Le maire a demandé à Mme Laperrière de préparer un plan pour resserrer les mécanismes d'attribution des contrats, pour revoir le rôle du secteur privé dans la préparation des plans, devis et contrats et pour renforcer la circulation de l'information auprès des élus. À plusieurs reprises, M. Tremblay a dit qu'il n'avait pas été informé des nombreuses lacunes relevées par le vérificateur général.

Cris d'alarme

Ce dernier note dans son rapport que plusieurs cris d'alarme avaient été lancés, tant par des fonctionnaires que par les experts comptables de la firme Pricewaterhouse. Les uns et les autres avaient noté que la partie la plus substantielle du contrat, celle des chambres de vannes, n'était pas justifiée. Ils avaient aussi souligné que des clauses importantes du contrat avaient été modifiées en cours de route, notamment pour faire en sorte que le fardeau du financement passe de GÉNIeau à la Ville. Mais le maire a répété qu'il n'avait pas été mis au courant. Il a ajouté qu'il ne voulait pas faire de ce contrat un enjeu politique.

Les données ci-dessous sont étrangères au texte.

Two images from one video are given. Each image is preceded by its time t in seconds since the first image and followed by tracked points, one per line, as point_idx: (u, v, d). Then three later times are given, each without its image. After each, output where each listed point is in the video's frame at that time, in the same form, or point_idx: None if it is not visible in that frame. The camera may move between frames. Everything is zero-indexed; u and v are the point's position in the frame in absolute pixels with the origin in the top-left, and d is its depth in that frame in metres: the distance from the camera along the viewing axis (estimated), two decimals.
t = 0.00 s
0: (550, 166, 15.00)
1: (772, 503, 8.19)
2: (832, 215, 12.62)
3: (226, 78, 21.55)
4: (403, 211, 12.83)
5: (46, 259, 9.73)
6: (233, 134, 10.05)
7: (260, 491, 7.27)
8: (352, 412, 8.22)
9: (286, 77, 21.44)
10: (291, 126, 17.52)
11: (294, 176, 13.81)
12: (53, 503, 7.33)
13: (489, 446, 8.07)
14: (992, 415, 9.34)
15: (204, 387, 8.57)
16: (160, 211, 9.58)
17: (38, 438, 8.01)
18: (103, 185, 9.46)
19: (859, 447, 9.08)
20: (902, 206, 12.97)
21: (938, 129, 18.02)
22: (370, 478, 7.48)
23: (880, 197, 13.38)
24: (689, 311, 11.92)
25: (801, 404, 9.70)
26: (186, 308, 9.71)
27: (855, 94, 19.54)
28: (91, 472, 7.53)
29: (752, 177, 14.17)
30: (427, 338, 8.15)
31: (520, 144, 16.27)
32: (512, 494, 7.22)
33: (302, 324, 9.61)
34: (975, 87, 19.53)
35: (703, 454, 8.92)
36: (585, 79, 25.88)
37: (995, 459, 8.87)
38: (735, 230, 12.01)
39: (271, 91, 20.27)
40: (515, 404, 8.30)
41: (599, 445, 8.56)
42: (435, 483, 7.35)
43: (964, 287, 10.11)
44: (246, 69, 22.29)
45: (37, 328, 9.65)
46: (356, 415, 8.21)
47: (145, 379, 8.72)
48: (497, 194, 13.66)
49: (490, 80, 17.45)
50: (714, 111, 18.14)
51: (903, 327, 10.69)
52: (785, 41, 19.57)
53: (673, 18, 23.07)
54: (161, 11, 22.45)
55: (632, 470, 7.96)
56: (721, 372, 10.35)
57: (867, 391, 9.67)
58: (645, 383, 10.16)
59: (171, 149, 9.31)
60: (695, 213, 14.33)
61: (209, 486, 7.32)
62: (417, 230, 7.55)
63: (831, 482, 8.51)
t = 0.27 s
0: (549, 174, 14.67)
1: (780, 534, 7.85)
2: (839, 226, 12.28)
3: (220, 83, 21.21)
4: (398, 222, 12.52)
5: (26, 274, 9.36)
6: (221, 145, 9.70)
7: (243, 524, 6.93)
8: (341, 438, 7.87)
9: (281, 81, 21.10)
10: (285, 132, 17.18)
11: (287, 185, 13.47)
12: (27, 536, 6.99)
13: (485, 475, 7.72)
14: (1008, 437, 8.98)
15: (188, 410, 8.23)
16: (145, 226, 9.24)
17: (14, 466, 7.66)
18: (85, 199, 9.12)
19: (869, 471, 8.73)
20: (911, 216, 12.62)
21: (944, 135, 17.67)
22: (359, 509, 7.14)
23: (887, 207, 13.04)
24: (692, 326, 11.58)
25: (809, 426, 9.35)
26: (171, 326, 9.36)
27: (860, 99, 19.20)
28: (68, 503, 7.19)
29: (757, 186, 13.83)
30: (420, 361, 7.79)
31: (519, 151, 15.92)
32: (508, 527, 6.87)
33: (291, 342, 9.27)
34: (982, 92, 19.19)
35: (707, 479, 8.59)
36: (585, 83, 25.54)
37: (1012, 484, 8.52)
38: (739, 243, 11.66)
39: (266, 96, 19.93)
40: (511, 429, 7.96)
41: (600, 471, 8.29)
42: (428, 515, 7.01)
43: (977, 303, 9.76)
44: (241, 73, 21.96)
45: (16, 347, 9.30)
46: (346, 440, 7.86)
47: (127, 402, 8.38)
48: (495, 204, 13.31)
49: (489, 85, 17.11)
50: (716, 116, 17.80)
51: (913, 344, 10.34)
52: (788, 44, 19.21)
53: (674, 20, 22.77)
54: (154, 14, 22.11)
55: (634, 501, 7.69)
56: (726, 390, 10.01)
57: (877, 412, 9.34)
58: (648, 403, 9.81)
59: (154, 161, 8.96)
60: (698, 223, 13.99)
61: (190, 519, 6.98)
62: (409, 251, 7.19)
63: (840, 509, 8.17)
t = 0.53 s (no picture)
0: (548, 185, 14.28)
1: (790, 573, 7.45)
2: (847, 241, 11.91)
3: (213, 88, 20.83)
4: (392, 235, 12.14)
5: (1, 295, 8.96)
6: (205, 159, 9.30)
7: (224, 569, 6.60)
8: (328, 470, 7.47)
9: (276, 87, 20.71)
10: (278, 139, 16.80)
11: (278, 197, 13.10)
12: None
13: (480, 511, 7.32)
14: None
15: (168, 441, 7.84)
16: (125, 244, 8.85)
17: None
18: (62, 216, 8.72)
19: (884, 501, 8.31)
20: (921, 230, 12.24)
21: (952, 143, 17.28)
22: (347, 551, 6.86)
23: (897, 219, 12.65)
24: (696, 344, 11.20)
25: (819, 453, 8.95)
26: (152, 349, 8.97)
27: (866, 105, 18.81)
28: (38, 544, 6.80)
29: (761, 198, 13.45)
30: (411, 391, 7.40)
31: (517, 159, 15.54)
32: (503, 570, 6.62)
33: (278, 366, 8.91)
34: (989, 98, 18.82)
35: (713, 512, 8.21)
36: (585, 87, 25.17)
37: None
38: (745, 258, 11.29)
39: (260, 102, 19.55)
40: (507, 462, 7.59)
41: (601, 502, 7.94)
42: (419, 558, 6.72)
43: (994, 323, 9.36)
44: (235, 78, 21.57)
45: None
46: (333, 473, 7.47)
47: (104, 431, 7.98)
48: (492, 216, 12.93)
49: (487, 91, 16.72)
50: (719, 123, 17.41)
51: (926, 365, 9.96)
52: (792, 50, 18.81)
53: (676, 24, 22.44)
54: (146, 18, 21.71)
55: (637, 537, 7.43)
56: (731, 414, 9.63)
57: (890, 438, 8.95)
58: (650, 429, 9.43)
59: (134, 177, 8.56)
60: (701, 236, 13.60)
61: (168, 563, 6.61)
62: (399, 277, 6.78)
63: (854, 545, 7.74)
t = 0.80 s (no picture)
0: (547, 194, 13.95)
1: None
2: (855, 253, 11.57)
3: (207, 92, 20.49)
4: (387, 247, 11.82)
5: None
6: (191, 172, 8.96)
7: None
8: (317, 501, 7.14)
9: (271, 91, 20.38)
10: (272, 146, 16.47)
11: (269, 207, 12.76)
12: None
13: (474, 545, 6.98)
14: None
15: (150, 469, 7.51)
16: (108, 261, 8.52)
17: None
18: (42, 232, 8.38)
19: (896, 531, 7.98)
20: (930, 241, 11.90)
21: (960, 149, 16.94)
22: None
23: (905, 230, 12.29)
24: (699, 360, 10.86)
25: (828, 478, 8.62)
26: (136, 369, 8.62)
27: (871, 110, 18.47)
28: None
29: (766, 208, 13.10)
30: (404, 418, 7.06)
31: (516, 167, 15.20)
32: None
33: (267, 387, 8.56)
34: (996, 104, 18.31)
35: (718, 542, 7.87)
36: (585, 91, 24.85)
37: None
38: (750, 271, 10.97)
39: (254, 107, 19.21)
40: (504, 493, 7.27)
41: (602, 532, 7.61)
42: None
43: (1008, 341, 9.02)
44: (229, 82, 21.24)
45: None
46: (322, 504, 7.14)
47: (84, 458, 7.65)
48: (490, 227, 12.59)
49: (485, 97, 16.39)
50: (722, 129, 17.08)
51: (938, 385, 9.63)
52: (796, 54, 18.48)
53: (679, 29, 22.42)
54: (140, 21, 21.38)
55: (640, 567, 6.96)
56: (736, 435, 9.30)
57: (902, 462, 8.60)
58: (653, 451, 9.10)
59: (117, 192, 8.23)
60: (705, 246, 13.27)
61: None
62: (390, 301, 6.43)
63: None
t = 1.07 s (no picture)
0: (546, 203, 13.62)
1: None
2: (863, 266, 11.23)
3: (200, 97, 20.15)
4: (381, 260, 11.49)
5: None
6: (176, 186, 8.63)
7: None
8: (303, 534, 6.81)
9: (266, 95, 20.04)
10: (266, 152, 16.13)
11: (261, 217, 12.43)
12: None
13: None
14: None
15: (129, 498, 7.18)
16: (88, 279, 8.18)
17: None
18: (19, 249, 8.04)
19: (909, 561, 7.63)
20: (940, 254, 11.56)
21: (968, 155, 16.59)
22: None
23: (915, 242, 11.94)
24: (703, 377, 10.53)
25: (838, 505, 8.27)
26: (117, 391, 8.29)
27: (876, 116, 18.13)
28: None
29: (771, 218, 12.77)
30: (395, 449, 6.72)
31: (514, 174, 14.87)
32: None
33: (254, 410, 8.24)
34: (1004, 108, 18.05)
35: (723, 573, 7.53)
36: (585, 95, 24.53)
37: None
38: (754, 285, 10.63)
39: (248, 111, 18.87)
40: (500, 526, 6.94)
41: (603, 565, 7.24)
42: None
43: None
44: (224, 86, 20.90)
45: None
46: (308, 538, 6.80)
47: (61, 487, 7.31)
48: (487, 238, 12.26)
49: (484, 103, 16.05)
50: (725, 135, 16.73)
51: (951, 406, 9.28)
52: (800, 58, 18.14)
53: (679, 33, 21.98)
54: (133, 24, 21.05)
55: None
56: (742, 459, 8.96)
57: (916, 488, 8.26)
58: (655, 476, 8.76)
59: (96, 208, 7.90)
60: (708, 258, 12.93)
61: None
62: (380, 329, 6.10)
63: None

«Il y a des limites à être crédule, a réagi Louise Harel, candidate à la mairie aux élections du 1er novembre. Il est incompréhensible que le maire n'ait pas cherché à savoir. Si on ne lui a pas dit, pourquoi ne s'est-il pas informé? Pourquoi n'a-t-il pas posé de question? Il y a là une abdication, une renonciation à ses responsabilités légales.

«Ce n'est pas une défense que de dire «Je ne savais pas» quand on est maire de la plus grande ville du Québec. Ceux qui n'ont pas informé (les élus) sont sanctionnés aujourd'hui, a approuvé Mme Harel. Le 1er novembre, la population aura l'occasion de sanctionner ceux qui ne se sont pas informés, en l'occurrence le maire lui-même.»

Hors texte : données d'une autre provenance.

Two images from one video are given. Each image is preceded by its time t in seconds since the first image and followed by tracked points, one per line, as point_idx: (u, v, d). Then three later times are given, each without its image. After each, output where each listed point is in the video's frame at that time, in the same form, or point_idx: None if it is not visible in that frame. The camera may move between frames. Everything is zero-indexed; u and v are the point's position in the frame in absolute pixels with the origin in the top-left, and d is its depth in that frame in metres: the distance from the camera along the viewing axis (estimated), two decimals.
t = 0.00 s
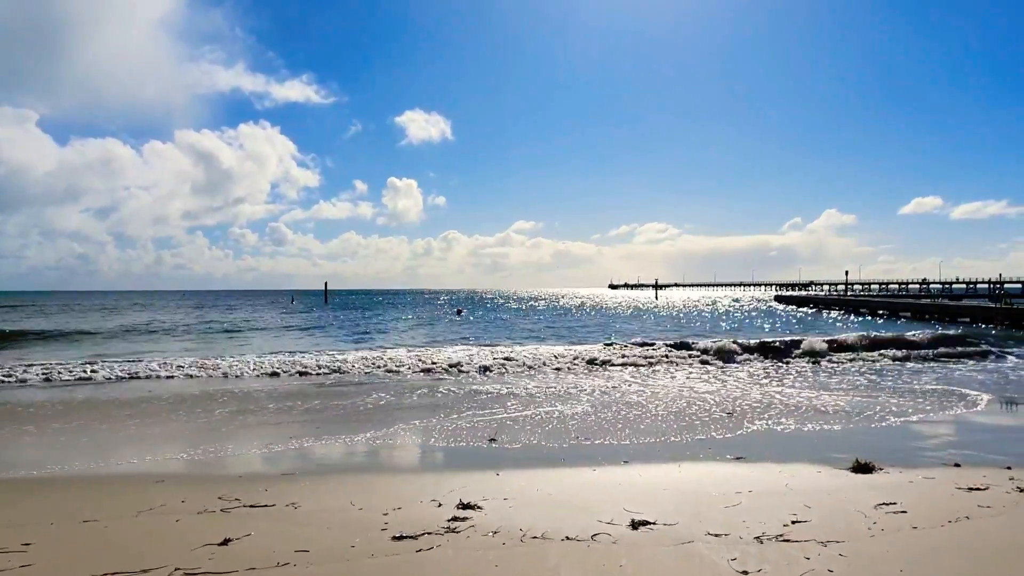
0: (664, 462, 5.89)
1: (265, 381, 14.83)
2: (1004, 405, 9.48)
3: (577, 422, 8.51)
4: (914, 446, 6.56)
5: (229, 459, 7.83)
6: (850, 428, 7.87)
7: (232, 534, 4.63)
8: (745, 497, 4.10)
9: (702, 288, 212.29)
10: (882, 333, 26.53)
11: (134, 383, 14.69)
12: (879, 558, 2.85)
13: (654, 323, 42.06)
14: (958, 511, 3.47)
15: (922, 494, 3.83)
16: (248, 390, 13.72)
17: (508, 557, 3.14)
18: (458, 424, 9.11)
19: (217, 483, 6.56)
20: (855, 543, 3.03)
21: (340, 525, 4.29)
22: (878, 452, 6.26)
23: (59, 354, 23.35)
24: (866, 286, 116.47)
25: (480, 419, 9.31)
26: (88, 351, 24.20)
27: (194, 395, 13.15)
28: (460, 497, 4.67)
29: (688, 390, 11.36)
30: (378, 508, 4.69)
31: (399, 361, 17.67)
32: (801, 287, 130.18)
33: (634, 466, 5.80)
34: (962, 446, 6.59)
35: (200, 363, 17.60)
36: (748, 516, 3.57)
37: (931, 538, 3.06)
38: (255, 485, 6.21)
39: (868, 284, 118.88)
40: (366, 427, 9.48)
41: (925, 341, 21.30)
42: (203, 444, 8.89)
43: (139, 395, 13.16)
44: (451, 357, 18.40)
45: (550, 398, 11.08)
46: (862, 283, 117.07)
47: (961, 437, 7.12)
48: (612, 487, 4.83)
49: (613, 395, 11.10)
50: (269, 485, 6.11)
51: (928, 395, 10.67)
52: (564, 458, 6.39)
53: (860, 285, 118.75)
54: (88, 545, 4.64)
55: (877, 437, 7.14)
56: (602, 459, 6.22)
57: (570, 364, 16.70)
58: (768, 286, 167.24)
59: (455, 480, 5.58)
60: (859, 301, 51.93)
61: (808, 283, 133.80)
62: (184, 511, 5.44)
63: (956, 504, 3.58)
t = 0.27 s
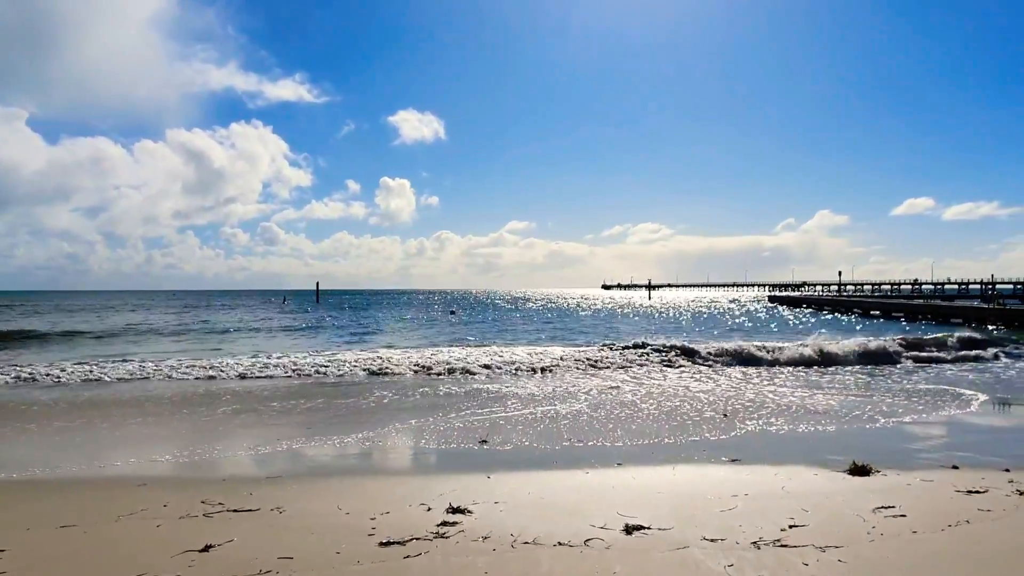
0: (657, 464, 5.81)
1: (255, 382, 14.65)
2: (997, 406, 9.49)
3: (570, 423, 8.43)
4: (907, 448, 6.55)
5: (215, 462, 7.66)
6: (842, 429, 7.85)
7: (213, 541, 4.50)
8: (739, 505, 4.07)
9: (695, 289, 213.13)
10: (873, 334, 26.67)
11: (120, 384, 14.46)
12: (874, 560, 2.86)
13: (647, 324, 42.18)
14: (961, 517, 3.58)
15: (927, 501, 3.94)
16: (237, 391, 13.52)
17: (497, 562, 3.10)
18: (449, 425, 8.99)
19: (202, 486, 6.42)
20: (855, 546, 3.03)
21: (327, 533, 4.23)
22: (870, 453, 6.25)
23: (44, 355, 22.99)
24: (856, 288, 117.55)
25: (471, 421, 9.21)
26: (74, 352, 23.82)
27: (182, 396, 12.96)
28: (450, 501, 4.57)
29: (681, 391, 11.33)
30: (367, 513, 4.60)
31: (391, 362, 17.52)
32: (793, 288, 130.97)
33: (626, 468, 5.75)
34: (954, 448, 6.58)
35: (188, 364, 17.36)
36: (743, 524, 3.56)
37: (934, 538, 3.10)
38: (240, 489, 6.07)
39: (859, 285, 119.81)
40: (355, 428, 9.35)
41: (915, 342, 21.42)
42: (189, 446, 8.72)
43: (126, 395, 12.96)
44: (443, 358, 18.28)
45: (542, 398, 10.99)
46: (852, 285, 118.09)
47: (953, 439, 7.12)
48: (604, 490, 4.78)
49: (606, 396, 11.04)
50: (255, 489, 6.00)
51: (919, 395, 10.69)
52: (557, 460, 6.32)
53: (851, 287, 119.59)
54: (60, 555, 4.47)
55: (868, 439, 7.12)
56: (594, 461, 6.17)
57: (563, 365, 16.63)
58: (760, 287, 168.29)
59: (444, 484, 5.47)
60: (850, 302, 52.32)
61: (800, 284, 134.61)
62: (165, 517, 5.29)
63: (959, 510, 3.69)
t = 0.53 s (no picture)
0: (650, 468, 5.76)
1: (242, 386, 14.45)
2: (986, 408, 9.55)
3: (561, 427, 8.36)
4: (895, 450, 6.58)
5: (199, 468, 7.50)
6: (833, 430, 7.87)
7: (195, 550, 4.37)
8: (732, 509, 4.06)
9: (686, 290, 214.18)
10: (861, 335, 26.86)
11: (104, 389, 14.20)
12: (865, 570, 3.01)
13: (638, 326, 42.24)
14: (956, 519, 3.84)
15: (923, 503, 4.19)
16: (223, 395, 13.32)
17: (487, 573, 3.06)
18: (439, 429, 8.91)
19: (185, 493, 6.27)
20: (851, 551, 3.26)
21: (314, 541, 4.13)
22: (860, 455, 6.27)
23: (26, 358, 22.53)
24: (844, 289, 118.75)
25: (462, 424, 9.13)
26: (57, 355, 23.36)
27: (167, 400, 12.72)
28: (439, 508, 4.48)
29: (672, 394, 11.33)
30: (355, 519, 4.52)
31: (381, 364, 17.36)
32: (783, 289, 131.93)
33: (618, 471, 5.71)
34: (942, 449, 6.62)
35: (174, 368, 17.10)
36: (738, 529, 3.61)
37: (928, 545, 3.35)
38: (224, 495, 5.93)
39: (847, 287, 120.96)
40: (344, 432, 9.23)
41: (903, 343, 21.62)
42: (173, 451, 8.54)
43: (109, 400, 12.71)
44: (434, 360, 18.14)
45: (533, 401, 10.92)
46: (840, 287, 119.25)
47: (940, 440, 7.17)
48: (596, 494, 4.74)
49: (596, 398, 11.01)
50: (240, 496, 5.89)
51: (907, 397, 10.77)
52: (548, 464, 6.27)
53: (840, 288, 120.75)
54: (34, 565, 4.32)
55: (858, 441, 7.15)
56: (585, 465, 6.13)
57: (554, 367, 16.59)
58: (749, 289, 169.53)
59: (434, 489, 5.40)
60: (839, 304, 52.77)
61: (790, 286, 135.73)
62: (146, 524, 5.16)
63: (956, 513, 3.96)
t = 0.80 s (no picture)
0: (641, 469, 5.73)
1: (230, 387, 14.30)
2: (973, 407, 9.64)
3: (552, 427, 8.33)
4: (883, 449, 6.63)
5: (184, 470, 7.37)
6: (821, 430, 7.91)
7: (179, 553, 4.29)
8: (722, 509, 4.06)
9: (676, 290, 215.35)
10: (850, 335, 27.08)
11: (89, 390, 14.00)
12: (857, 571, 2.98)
13: (629, 325, 42.36)
14: (947, 520, 3.84)
15: (914, 504, 4.19)
16: (211, 396, 13.18)
17: None
18: (429, 429, 8.85)
19: (170, 495, 6.18)
20: (841, 551, 3.27)
21: (301, 544, 4.08)
22: (848, 455, 6.30)
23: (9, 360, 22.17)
24: (832, 289, 119.95)
25: (452, 424, 9.08)
26: (41, 356, 23.00)
27: (152, 402, 12.53)
28: (428, 510, 4.41)
29: (662, 393, 11.35)
30: (343, 521, 4.47)
31: (371, 365, 17.26)
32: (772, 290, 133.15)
33: (608, 471, 5.70)
34: (929, 448, 6.67)
35: (161, 369, 16.90)
36: (727, 530, 3.59)
37: (918, 546, 3.35)
38: (210, 499, 5.82)
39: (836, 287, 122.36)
40: (333, 433, 9.15)
41: (890, 343, 21.84)
42: (158, 453, 8.40)
43: (93, 402, 12.49)
44: (424, 361, 18.06)
45: (524, 402, 10.90)
46: (829, 287, 120.42)
47: (927, 439, 7.23)
48: (586, 495, 4.72)
49: (587, 399, 11.00)
50: (226, 497, 5.82)
51: (894, 396, 10.87)
52: (538, 464, 6.25)
53: (828, 289, 122.02)
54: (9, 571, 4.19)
55: (845, 440, 7.20)
56: (576, 465, 6.11)
57: (546, 367, 16.58)
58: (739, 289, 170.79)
59: (424, 490, 5.36)
60: (827, 303, 53.27)
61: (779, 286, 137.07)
62: (130, 528, 5.05)
63: (947, 514, 3.95)
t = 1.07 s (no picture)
0: (631, 467, 5.70)
1: (218, 387, 14.12)
2: (961, 404, 9.72)
3: (543, 426, 8.29)
4: (871, 446, 6.66)
5: (169, 470, 7.25)
6: (811, 427, 7.93)
7: (161, 556, 4.20)
8: (712, 507, 4.05)
9: (667, 289, 216.38)
10: (839, 333, 27.30)
11: (73, 390, 13.77)
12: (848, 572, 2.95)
13: (621, 324, 42.46)
14: (935, 518, 3.85)
15: (903, 501, 4.20)
16: (198, 396, 13.00)
17: None
18: (419, 428, 8.78)
19: (154, 496, 6.07)
20: (831, 550, 3.26)
21: (287, 545, 4.02)
22: (837, 452, 6.32)
23: None
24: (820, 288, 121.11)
25: (442, 423, 9.01)
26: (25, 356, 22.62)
27: (138, 403, 12.34)
28: (415, 510, 4.36)
29: (653, 391, 11.36)
30: (329, 522, 4.41)
31: (362, 364, 17.14)
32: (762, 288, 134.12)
33: (599, 470, 5.66)
34: (917, 446, 6.71)
35: (148, 369, 16.67)
36: (717, 528, 3.57)
37: (908, 544, 3.36)
38: (194, 500, 5.72)
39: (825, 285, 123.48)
40: (322, 432, 9.05)
41: (879, 341, 22.04)
42: (143, 454, 8.27)
43: (78, 403, 12.29)
44: (415, 360, 17.96)
45: (515, 401, 10.85)
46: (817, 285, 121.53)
47: (915, 436, 7.28)
48: (576, 494, 4.71)
49: (579, 397, 10.98)
50: (211, 498, 5.72)
51: (882, 394, 10.94)
52: (529, 463, 6.20)
53: (817, 287, 123.16)
54: None
55: (835, 437, 7.22)
56: (567, 464, 6.07)
57: (538, 366, 16.55)
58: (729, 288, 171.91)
59: (412, 491, 5.30)
60: (816, 302, 53.73)
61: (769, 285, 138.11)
62: (111, 530, 4.94)
63: (935, 511, 3.97)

Son bras droit, Benoit Labonté, a exigé que M. Tremblay convoque un nouveau conseil municipal extraordinaire, dès lundi, afin de faire annuler le contrat. «Le maire n'a pas le pouvoir d'annuler le contrat, a-t-il dit. Seul le conseil municipal, puis le conseil d'agglomération, ont ce pouvoir.»

En raison des élections du 1er novembre, le conseil municipal doit se réunir au plus tard le 30 septembre. «Chaque jour qui passe coûte des milliers de dollars en pénalités», a dit M. Labonté.

Le vérificateur général, Jacques Bergeron, a révélé qu'il avait rencontré trois élus au cours de son enquête: le maire, Frank Zampino, ancien président du comité exécutif, et Sammy Forcillo, vice-président du comité exécutif et responsable des infrastructures. M. Zampino, qui a voyagé à bord du yacht de Tony Accurso pendant la période d'attribution du contrat, a fait savoir par son porte-parole qu'il ne ferait aucun commentaire. À l'instar du maire, M. Forcillo a dit qu'il n'avait pas eu connaissance des cris d'alarme lancés pendant l'attribution du contrat.

Le ministère des Affaires municipales avait donné son aval au contrat. Hier, le ministre Laurent Lessard a dit qu'une révision s'imposait pour mettre en place des processus d'appel d'offres plus transparents à la Ville de Montréal.